Chôji intentaba evitarlo, pero era demasiado. Cerró los ojos, buscando el temple, el control. Pero tras sus párpados también estaba ella, la Ino de hacía unos minutos, deslizando las sedas lejos de su cuerpo esbelto y hermoso, desatando los nudos de la armadura rojiza, tendiéndolo para encaramarse en él, para usarlo mientras el mundo se hacía de tres y de dos.
El ninja ladeó el rostro, tratando de respirar fuera del olor embriagante de la kunoichi. Más allá de aquella alfombra, por sobre el escabel y la descalzadora, estaba la entrada de la habitación, cerrada con puertas de papel de arroz. Y tras ellas danzaba la marioneta, entregada a los mismos juegos con el tercero de los dos, que estaba tan drogado que no podía levantarse.

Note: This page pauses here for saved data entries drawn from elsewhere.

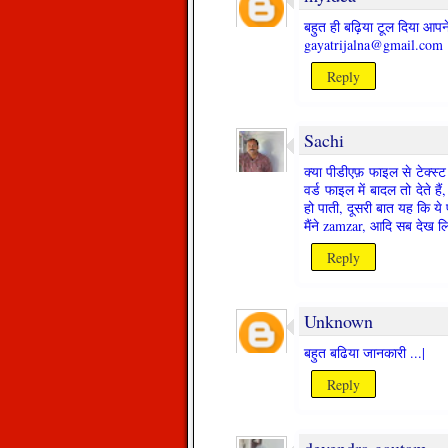
बहुत ही बढ़िया टूल दिया आपन
gayatrijalna@gmail.com
Reply
Sachi
क्या पीडीएफ़ फाइल से टेक्स
वर्ड फाइल में बादल तो देते ह
हो पाती, दूसरी बात यह कि ये 
मैंने zamzar, आदि सब देख लि
Reply
Unknown
बहुत बढिया जानकारी ...|
Reply
devendra gautam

Y la misma furia, el mismo enojo, la misma fiereza que al principio le subieron a los ojos.
Ya no fue un solo movimiento el que acompasaba los gemidos. Arrastró a su boca los labios cálidos y los ojos sorprendidos de la kunoichi.
― Chôji, no…
Pero no pudo seguir. Se suponía que él no debía haberse movido, que tenía que ser el recipiente vivo del teatro de muñecas. Pero Ino sintió su fuerza, su hambre, sus movimientos firmes y duros, y no pudo más que sucumbir gimiendo a la lujuria del ninja. Aun estando encaramada había perdido el control.
― Szzz... ¡aahhhhhh!
Vio la marioneta caer mientras cargaba a Ino hacia la cama con dosel. Vio la luz de la entrada apagarse, y desapareció la vista de aquel vicioso, vencido y aturdido bastardo.
Al tenderla suavemente en la cama, Chôji vio prendido en sus ojos un brillo remoto, en sus jadeos un algo inexplicable, que la turbaba y agitaba.
― Chôji… pero…
― Sólo será para nosotros, esta vez, como debería haber sido siempre…
Quieta, estremecida, sorprendida, comprendió.
Alargó los brazos y abarcó el cuello de Chôji, del mismo modo en que ahora lo recibía su cuerpo, anhelando el dominio que él la ofrecía, deseando su piel, su cuerpo, su fuerza, que la enterrase en placer…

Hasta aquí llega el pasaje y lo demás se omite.